EXERCISE INSTRUCTIONS —
Pictures stay out of the copy. Retype exactly the lines below from the one with "This website was updated on **Jan, 2024**." through the one with "Update a user".

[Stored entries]
________

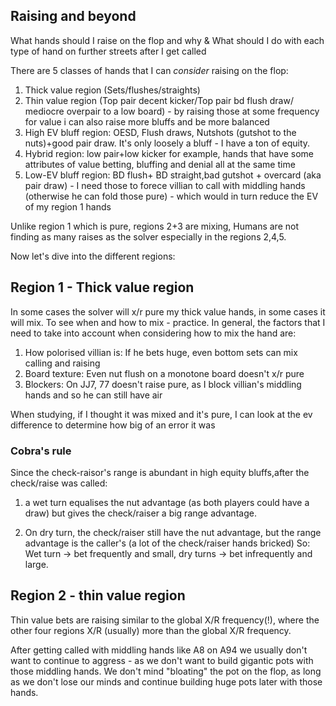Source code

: ## Raising and beyond

What hands should I raise on the flop and why & What should I do with each type of hand on further streets after I get called

There are 5 classes of hands that I can *consider* raising on the flop:
1. Thick value region (Sets/flushes/straights)
2. Thin value region (Top pair decent kicker/Top pair bd flush draw/ mediocre overpair to a low board) - by raising those at some frequency for value i can also raise more bluffs and be more balanced
3. High EV bluff region: OESD, Flush draws, Nutshots (gutshot to the nuts)+good pair draw. It's only loosely a bluff - I have a ton of equity.
4. Hybrid region: low pair+low kicker for example, hands that have some attributes of value betting, bluffing and denial all at the same time 
5. Low-EV bluff region: BD flush+ BD straight,bad gutshot + overcard (aka pair draw) - I need those to forece villian to call with middling hands (otherwise he can fold those pure) - which would in turn reduce the EV of my region 1 hands


Unlike region 1 which is pure, regions  2+3 are mixing,
Humans are not finding as many raises as the solver especially in the regions 2,4,5.

Now let's dive into the different regions:

## Region 1 - Thick value region

In some cases the solver will x/r pure my thick value hands, in some cases it will mix. To see when and how to mix - practice. In general, the factors that I need to take into account when considering how to mix the hand are:
1. How polorised villian is: If he bets huge, even bottom sets can mix calling and raising
2. Board texture: Even nut flush on a monotone board doesn't x/r pure
3. Blockers: On JJ7, 77 doesn't raise pure, as I block villian's middling hands and so he can still have air

When studying, if I thought it was mixed and it's pure, I can look at the ev difference to determine how big of an error it was

### Cobra's rule
 Since the check-raisor's range is abundant in high equity bluffs,after the check/raise was called:

1. a wet turn equalises the nut advantage (as both players could have a draw) but gives the check/raiser a big range advantage.

2. On dry turn, the check/raiser still have the nut advantage, but the range advantage is  the caller's (a lot of the check/raiser hands bricked)
So: Wet turn -> bet frequently and small, dry turns -> bet infrequently and large. 

## Region 2 - thin value region

Thin value bets are raising similar to the global X/R frequency(!), where the other four regions X/R (usually) more than the global X/R frequency.


After getting called with middling hands like A8 on A94 we usually don't want to continue to aggress - as we don't want to build gigantic pots with those middling hands. We don't mind "bloating" the pot on the flop, as long as we don't lose our minds and continue building huge pots later with those hands.
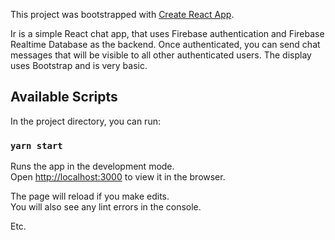 This project was bootstrapped with [Create React App](https://github.com/facebook/create-react-app).

Ir is a simple React chat app, that uses Firebase authentication and Firebase Realtime Database as the backend.
Once authenticated, you can send chat messages that will be visible to all other authenticated users.
The display uses Bootstrap and is very basic.

## Available Scripts

In the project directory, you can run:

### `yarn start`

Runs the app in the development mode.<br />
Open [http://localhost:3000](http://localhost:3000) to view it in the browser.

The page will reload if you make edits.<br />
You will also see any lint errors in the console.

Etc.
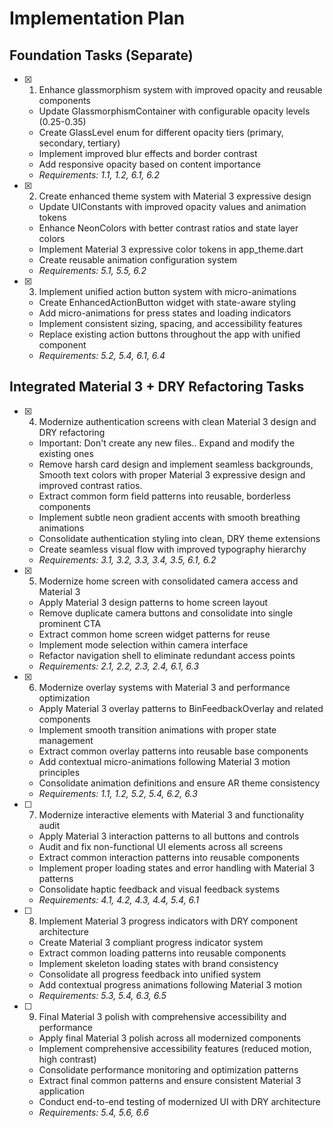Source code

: # Implementation Plan

## Foundation Tasks (Separate)

- [x] 1. Enhance glassmorphism system with improved opacity and reusable components
  - Update GlassmorphismContainer with configurable opacity levels (0.25-0.35)
  - Create GlassLevel enum for different opacity tiers (primary, secondary, tertiary)
  - Implement improved blur effects and border contrast
  - Add responsive opacity based on content importance
  - _Requirements: 1.1, 1.2, 6.1, 6.2_

- [x] 2. Create enhanced theme system with Material 3 expressive design
  - Update UIConstants with improved opacity values and animation tokens
  - Enhance NeonColors with better contrast ratios and state layer colors
  - Implement Material 3 expressive color tokens in app_theme.dart
  - Create reusable animation configuration system
  - _Requirements: 5.1, 5.5, 6.2_

- [x] 3. Implement unified action button system with micro-animations
  - Create EnhancedActionButton widget with state-aware styling
  - Add micro-animations for press states and loading indicators
  - Implement consistent sizing, spacing, and accessibility features
  - Replace existing action buttons throughout the app with unified component
  - _Requirements: 5.2, 5.4, 6.1, 6.4_

## Integrated Material 3 + DRY Refactoring Tasks

- [x] 4. Modernize authentication screens with clean Material 3 design and DRY refactoring
  - Important: Don't create any new files.. Expand and modify the existing ones
  - Remove harsh card design and implement seamless backgrounds, Smooth text colors with proper Material 3 expressive design and improved contrast ratios.
  - Extract common form field patterns into reusable, borderless components
  - Implement subtle neon gradient accents with smooth breathing animations
  - Consolidate authentication styling into clean, DRY theme extensions
  - Create seamless visual flow with improved typography hierarchy
  - _Requirements: 3.1, 3.2, 3.3, 3.4, 3.5, 6.1, 6.2_

- [x] 5. Modernize home screen with consolidated camera access and Material 3
  - Apply Material 3 design patterns to home screen layout
  - Remove duplicate camera buttons and consolidate into single prominent CTA
  - Extract common home screen widget patterns for reuse
  - Implement mode selection within camera interface
  - Refactor navigation shell to eliminate redundant access points
  - _Requirements: 2.1, 2.2, 2.3, 2.4, 6.1, 6.3_

- [x] 6. Modernize overlay systems with Material 3 and performance optimization
  - Apply Material 3 overlay patterns to BinFeedbackOverlay and related components
  - Implement smooth transition animations with proper state management
  - Extract common overlay patterns into reusable base components
  - Add contextual micro-animations following Material 3 motion principles
  - Consolidate animation definitions and ensure AR theme consistency
  - _Requirements: 1.1, 1.2, 5.2, 5.4, 6.2, 6.3_

- [ ] 7. Modernize interactive elements with Material 3 and functionality audit
  - Apply Material 3 interaction patterns to all buttons and controls
  - Audit and fix non-functional UI elements across all screens
  - Extract common interaction patterns into reusable components
  - Implement proper loading states and error handling with Material 3 patterns
  - Consolidate haptic feedback and visual feedback systems
  - _Requirements: 4.1, 4.2, 4.3, 4.4, 5.4, 6.1_

- [ ] 8. Implement Material 3 progress indicators with DRY component architecture
  - Create Material 3 compliant progress indicator system
  - Extract common loading patterns into reusable components
  - Implement skeleton loading states with brand consistency
  - Consolidate all progress feedback into unified system
  - Add contextual progress animations following Material 3 motion
  - _Requirements: 5.3, 5.4, 6.3, 6.5_

- [ ] 9. Final Material 3 polish with comprehensive accessibility and performance
  - Apply final Material 3 polish across all modernized components
  - Implement comprehensive accessibility features (reduced motion, high contrast)
  - Consolidate performance monitoring and optimization patterns
  - Extract final common patterns and ensure consistent Material 3 application
  - Conduct end-to-end testing of modernized UI with DRY architecture
  - _Requirements: 5.4, 5.6, 6.6_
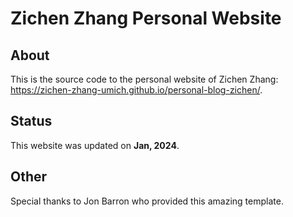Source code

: # Zichen Zhang Personal Website

## About

This is the source code to the personal website of Zichen Zhang: https://zichen-zhang-umich.github.io/personal-blog-zichen/.


## Status

This website was updated on **Jan, 2024**.


## Other

Special thanks to Jon Barron who provided this amazing template.
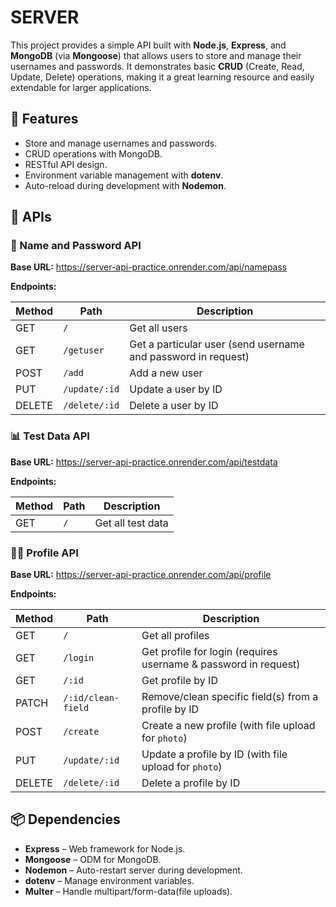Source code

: # SERVER

This project provides a simple API built with **Node.js**, **Express**, and **MongoDB** (via **Mongoose**) that allows users to store and manage their usernames and passwords. It demonstrates basic **CRUD** (Create, Read, Update, Delete) operations, making it a great learning resource and easily extendable for larger applications.

## 🚀 Features
* Store and manage usernames and passwords.
* CRUD operations with MongoDB.
* RESTful API design.
* Environment variable management with **dotenv**.
* Auto-reload during development with **Nodemon**.

## 📌 APIs
### 🔑 Name and Password API

**Base URL:** https://server-api-practice.onrender.com/api/namepass

**Endpoints:**

| Method | Path          | Description                                                   |
| ------ | ------------- | ------------------------------------------------------------- |
| GET    | `/`           | Get all users                                                 |
| GET    | `/getuser`    | Get a particular user (send username and password in request) |
| POST   | `/add`        | Add a new user                                                |
| PUT    | `/update/:id` | Update a user by ID                                           |
| DELETE | `/delete/:id` | Delete a user by ID                                           |

### 📊 Test Data API

**Base URL:** https://server-api-practice.onrender.com/api/testdata

**Endpoints:**

| Method | Path | Description       |
| ------ | ---- | ----------------- |
| GET    | `/`  | Get all test data |


### 🧑‍💻 Profile API

**Base URL:** https://server-api-practice.onrender.com/api/profile

**Endpoints:**

| Method | Path               | Description                                                     |
| ------ | ------------------ | --------------------------------------------------------------- |
| GET    | `/`                | Get all profiles                                                |
| GET    | `/login`           | Get profile for login (requires username & password in request) |
| GET    | `/:id`             | Get profile by ID                                               |
| PATCH  | `/:id/clean-field` | Remove/clean specific field(s) from a profile by ID             |
| POST   | `/create`          | Create a new profile (with file upload for `photo`)             |
| PUT    | `/update/:id`      | Update a profile by ID (with file upload for `photo`)           |
| DELETE | `/delete/:id`      | Delete a profile by ID                                          |


## 📦 Dependencies

* **Express** – Web framework for Node.js.
* **Mongoose** – ODM for MongoDB.
* **Nodemon** – Auto-restart server during development.
* **dotenv** – Manage environment variables.
* **Multer** – Handle multipart/form-data(file uploads).

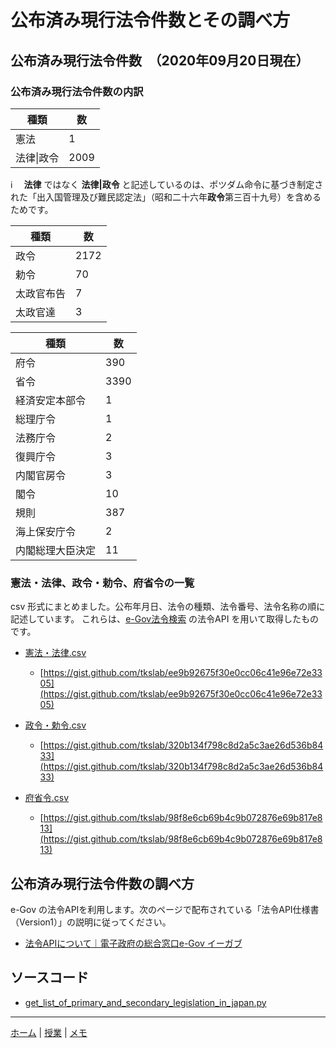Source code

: # 公布済み現行法令件数とその調べ方

## 公布済み現行法令件数　（2020年09月20日現在）

### 公布済み現行法令件数の内訳


| 種類 | 数 |
----|---- 
| 憲法 | 1 |
| 法律\|政令 | 2009 |


ℹ️ 　**法律** ではなく **法律\|政令** と記述しているのは、ポツダム命令に基づき制定された「出入国管理及び難民認定法」（昭和二十六年**政令**第三百十九号）を含めるためです。


| 種類 | 数 |
----|---- 
| 政令 | 2172 |
| 勅令 | 70 |
| 太政官布告 | 7 |
| 太政官達 | 3 |

 
| 種類 | 数 |
----|---- 
|府令| 390|
|省令|3390|
|経済安定本部令|   1|
|総理庁令|   1|
|法務庁令|   2|
|復興庁令|   3|
|内閣官房令|   3|
|閣令|  10|
|規則| 387|
|海上保安庁令|   2|
|内閣総理大臣決定|  11|


### 憲法・法律、政令・勅令、府省令の一覧

csv 形式にまとめました。公布年月日、法令の種類、法令番号、法令名称の順に記述しています。
これらは、[e-Gov法令検索](https://elaws.e-gov.go.jp/search/elawsSearch/elaws_search/lsg0100/) の法令API を用いて取得したものです。
 
 
 - [憲法・法律.csv](憲法・法律.csv)
   - [https://gist.github.com/tkslab/ee9b92675f30e0cc06c41e96e72e3305](https://gist.github.com/tkslab/ee9b92675f30e0cc06c41e96e72e3305)
 
 - [政令・勅令.csv](政令・勅令.csv)
   - [https://gist.github.com/tkslab/320b134f798c8d2a5c3ae26d536b8433](https://gist.github.com/tkslab/320b134f798c8d2a5c3ae26d536b8433)
 
 - [府省令.csv](府省令.csv)
   - [https://gist.github.com/tkslab/98f8e6cb69b4c9b072876e69b817e813](https://gist.github.com/tkslab/98f8e6cb69b4c9b072876e69b817e813)
 
 

 
## 公布済み現行法令件数の調べ方

e-Gov の法令APIを利用します。次のページで配布されている「法令API仕様書（Version1）」の説明に従ってください。

-  [法令APIについて｜電子政府の総合窓口e-Gov イーガブ](https://www.e-gov.go.jp/elaws/interface_api/index.html)
 
## ソースコード

- [get_list_of_primary_and_secondary_legislation_in_japan.py](get_list_of_primary_and_secondary_legislation_in_japan.py)


---

[ホーム](/) | [授業](/courses/) | [メモ](/memo/)
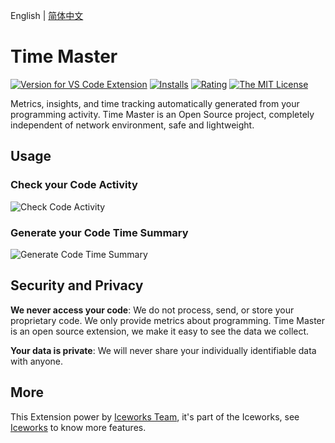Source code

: English | [简体中文](https://github.com/ice-lab/iceworks/blob/master/extensions/iceworks-time-master/README.zh-CN.md)

# Time Master

[![Version for VS Code Extension](https://vsmarketplacebadge.apphb.com/version-short/iceworks-team.iceworks-time-master.svg?logo=visual-studio-code)](https://marketplace.visualstudio.com/items?itemName=iceworks-team.iceworks-time-master)
[![Installs](https://vsmarketplacebadge.apphb.com/installs-short/iceworks-team.iceworks-time-master.svg)](https://marketplace.visualstudio.com/items?itemName=iceworks-team.iceworks-time-master)
[![Rating](https://vsmarketplacebadge.apphb.com/rating-short/iceworks-team.iceworks-time-master.svg)](https://marketplace.visualstudio.com/items?itemName=iceworks-team.iceworks-time-master)
[![The MIT License](https://img.shields.io/badge/license-MIT-blue.svg)](http://opensource.org/licenses/MIT)

Metrics, insights, and time tracking automatically generated from your programming activity. Time Master is an Open Source project, completely independent of network environment, safe and lightweight.

## Usage

### Check your Code Activity

![Check Code Activity](https://img.alicdn.com/tfs/TB1fbiz1UY1gK0jSZFMXXaWcVXa-1048-915.png)

### Generate your Code Time Summary

![Generate Code Time Summary](https://img.alicdn.com/tfs/TB1AOKRmJTfau8jSZFwXXX1mVXa-1117-817.png)

## Security and Privacy

**We never access your code**: We do not process, send, or store your proprietary code. We only provide metrics about programming. Time Master is an open source extension, we make it easy to see the data we collect.

**Your data is private**: We will never share your individually identifiable data with anyone.

## More

This Extension power by [Iceworks Team](https://marketplace.visualstudio.com/publishers/iceworks-team), it's part of the Iceworks, see [Iceworks](https://marketplace.visualstudio.com/items?itemName=iceworks-team.iceworks) to know more features.
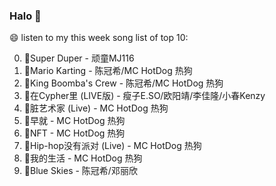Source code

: 

### Halo 👋

😄 listen to my this week song list of top 10:

0. 🌈Super Duper - 顽童MJ116
1. 🌈Mario Karting - 陈冠希/MC HotDog 热狗
2. 🌈King Boomba's Crew - 陈冠希/MC HotDog 热狗
3. 🌈在Cypher里  (LIVE版) - 瘦子E.SO/欧阳靖/李佳隆/小春Kenzy
4. 🌈脏艺术家 (Live) - MC HotDog 热狗
5. 🌈早就 - MC HotDog 热狗
6. 🌈NFT - MC HotDog 热狗
7. 🌈Hip-hop没有派对 (Live) - MC HotDog 热狗
8. 🌈我的生活 - MC HotDog 热狗
9. 🌈Blue Skies - 陈冠希/邓丽欣

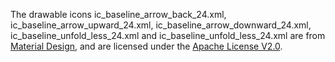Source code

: The drawable icons ic_baseline_arrow_back_24.xml, ic_baseline_arrow_upward_24.xml, ic_baseline_arrow_downward_24.xml, ic_baseline_unfold_less_24.xml and ic_baseline_unfold_less_24.xml are from [Material Design](https://material.io/resources/icons/), and are licensed under the [Apache License V2.0](http://www.apache.org/licenses/LICENSE-2.0.txt).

________

RESPONSE TO THE EXERCISE —
This website was updated on **Jan, 2024**.


## Other

Special thanks to Jon Barron who provided this amazing template.
Source code

: # SERVER

This project provides a simple API built with **Node.js**, **Express**, and **MongoDB** (via **Mongoose**) that allows users to store and manage their usernames and passwords. It demonstrates basic **CRUD** (Create, Read, Update, Delete) operations, making it a great learning resource and easily extendable for larger applications.

## 🚀 Features
* Store and manage usernames and passwords.
* CRUD operations with MongoDB.
* RESTful API design.
* Environment variable management with **dotenv**.
* Auto-reload during development with **Nodemon**.

## 📌 APIs
### 🔑 Name and Password API

**Base URL:** https://server-api-practice.onrender.com/api/namepass

**Endpoints:**

| Method | Path          | Description                                                   |
| ------ | ------------- | ------------------------------------------------------------- |
| GET    | `/`           | Get all users                                                 |
| GET    | `/getuser`    | Get a particular user (send username and password in request) |
| POST   | `/add`        | Add a new user                                                |
| PUT    | `/update/:id` | Update a user by ID                                           |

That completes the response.